Oliver Rinner, CEO and founder of Swiss proteomics firm Biognosys, which specializes in mass spec-based proteomics, including plasma proteome analysis, said that he thinks the investor interest reflects a general enthusiasm for proteomic technology broadly as much as it does enthusiasm for Seer's technology specifically.

He said that based on the Nature Communications study and other information about the Proteograph platform that Seer has made public he does not see it as a particularly groundbreaking technology, a view he said is shared by other proteomics researchers and investors he has spoken to. However, he said that if it in fact performs as advertised it could prove a useful new tool for proteomics sample prep, particular for plasma proteomic studies given the dynamic range challenges such efforts face.

"This, of course, is what everyone is eager to understand," he said. "Is it clearly superior [to existing methods]? Is it vastly superior? Or is it just another good protocol that has advantages and disadvantages?"

Rinner noted that one potential issue is the fact that on the current system, each nanoparticle enrichment must be run as a separate mass spec experiment, meaning that, as in the Nature Communications study, an experiment using five different nanoparticles requires five mass spec runs per sample.

"With advanced data analysis you can do many things and stitch data [from different runs] together," he said. "But it is always an advantage if you don't have to. It inevitably becomes more complex, so you would always prefer not to do it. If in the end it proves such a superior reagent that gives you so many more proteins, then of course you would pay that price."

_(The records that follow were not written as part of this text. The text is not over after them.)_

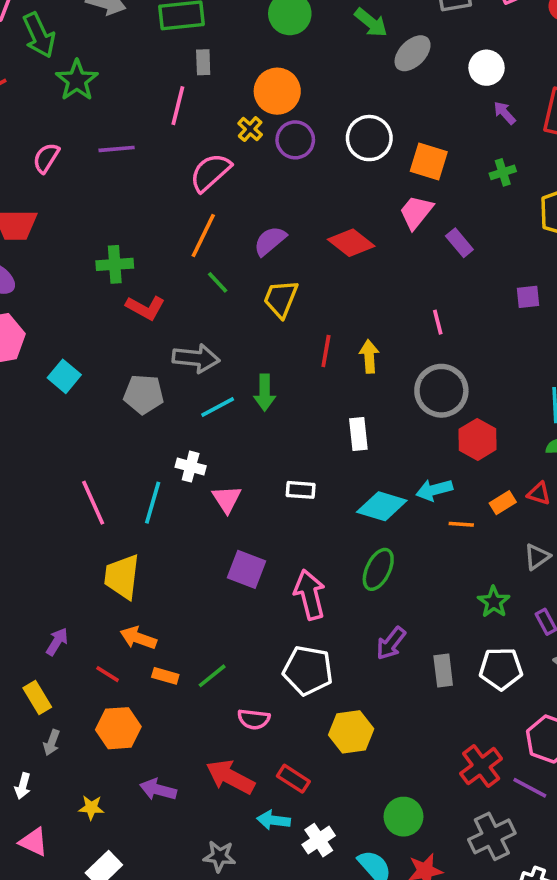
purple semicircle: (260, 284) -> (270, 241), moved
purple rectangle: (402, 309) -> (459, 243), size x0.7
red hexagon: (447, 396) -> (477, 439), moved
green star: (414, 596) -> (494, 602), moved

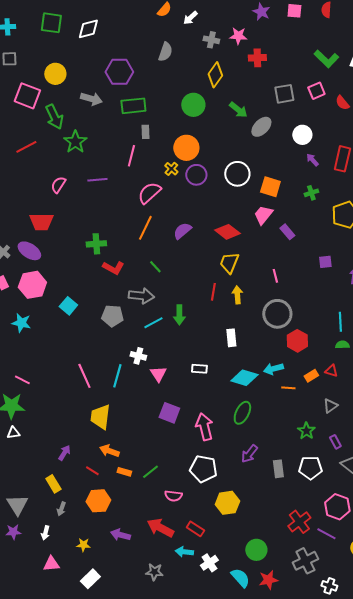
green line: (218, 282) -> (155, 267), moved
yellow trapezoid: (281, 299) -> (229, 263), moved
pink triangle: (34, 842) -> (51, 564), turned -30

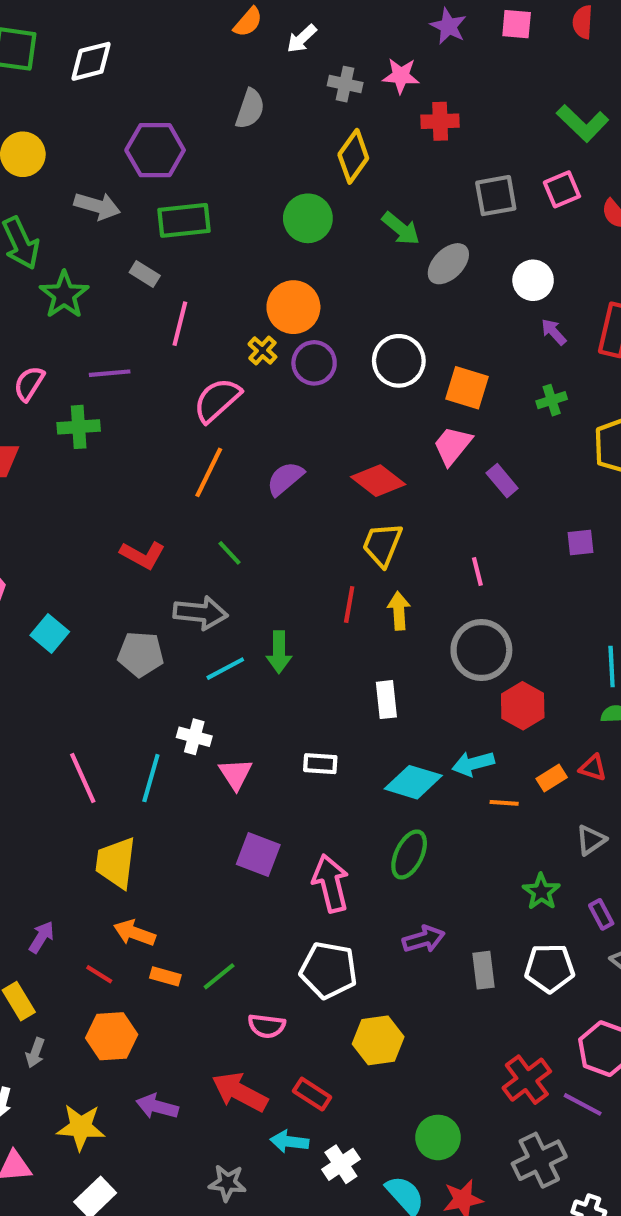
gray rectangle: (145, 132) -> (145, 274), moved, turned -56
green cross: (96, 244) -> (79, 427), moved
purple arrow: (249, 454) -> (424, 939), turned -144
yellow star: (83, 545) -> (81, 1127), size x1.6

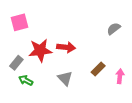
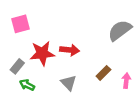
gray semicircle: (114, 29) -> (120, 30), size x1.6

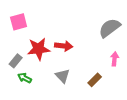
brown rectangle: (103, 73) -> (95, 80), moved
pink arrow: (126, 81) -> (115, 59), moved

Omid Farokhzad, Seer's CEO and founder, said the company is exploring multiplexing that would allow combining different nanoparticle enrichments in a single mass spec run.

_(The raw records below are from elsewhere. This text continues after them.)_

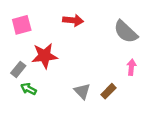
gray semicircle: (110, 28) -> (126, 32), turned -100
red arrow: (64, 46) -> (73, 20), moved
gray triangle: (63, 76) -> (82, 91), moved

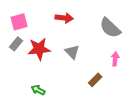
gray rectangle: (18, 69) -> (16, 44), moved
green arrow: (29, 89) -> (38, 90), moved
gray triangle: (82, 91) -> (72, 52), moved

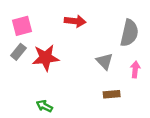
gray semicircle: (110, 28) -> (129, 33), turned -120
gray triangle: (72, 52) -> (105, 61), moved
brown rectangle: (95, 80) -> (112, 94), turned 40

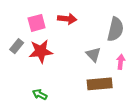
pink square: (22, 26) -> (37, 23), moved
brown rectangle: (112, 94) -> (100, 84), size x1.6

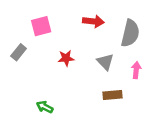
red arrow: (67, 19) -> (93, 21), moved
red star: (41, 51) -> (66, 58), moved, size x0.6
brown rectangle: (100, 84) -> (112, 95), size x0.7

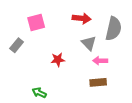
red star: (66, 58) -> (58, 60), moved
gray triangle: (105, 62) -> (89, 43), moved
pink arrow: (136, 70) -> (100, 61), moved, turned -96

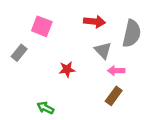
pink square: (36, 22) -> (42, 26), turned 36
brown rectangle: (98, 82) -> (114, 96), turned -49

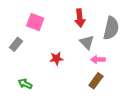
red arrow: (95, 22) -> (80, 18), turned 78
green arrow: (45, 108) -> (25, 84), moved

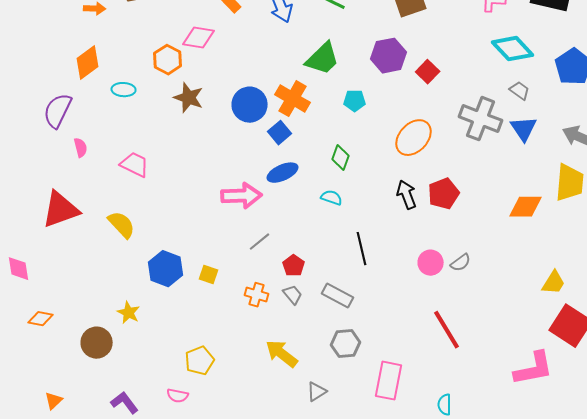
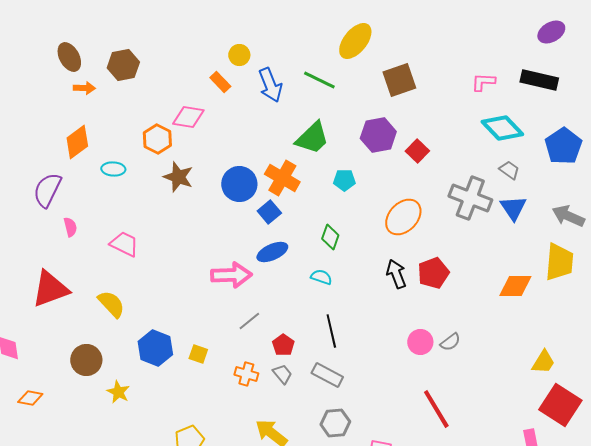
black line: (362, 249) -> (331, 331), moved
brown circle: (97, 343) -> (86, 360), moved

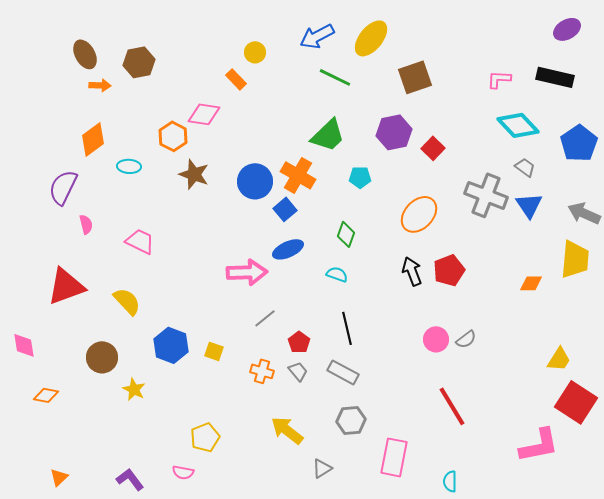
blue arrow: (270, 85) -> (317, 36), moved, turned 84
orange diamond: (515, 286) -> (531, 283), size x0.7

While Ostadan and Farokhzad frequently analogize the company's potential place in proteomics to the dominant position Illumina has established in sequencing, Rinner said that he believed this is unlikely given the wide range of approaches used in proteomics.

Seer and Biognosys are not direct competitors, and, in fact, the Swiss firm could be a future user of Seer's technology if it ends up being adopted by its customers. Rinner said that, in general, demand for larger-scale plasma proteomic experiments is on the rise.

"The interest in large-scale profiling in plasma is clearly increasing," he said, noting that this has been reflected in growing demand for Biognosys' plasma profiling services and for products from companies like Olink that offer the ability to profile plasma with deep coverage and high throughput.

Somalogic, which similarly offers a platform for deep, high-throughput proteomic analysis in plasma and other samples has also seen significant investor interest, closing in November a $121 million Series A funding round. The company, which has raised more than $485 million since it was founded, said that it expects to close on additional funding in the next three months.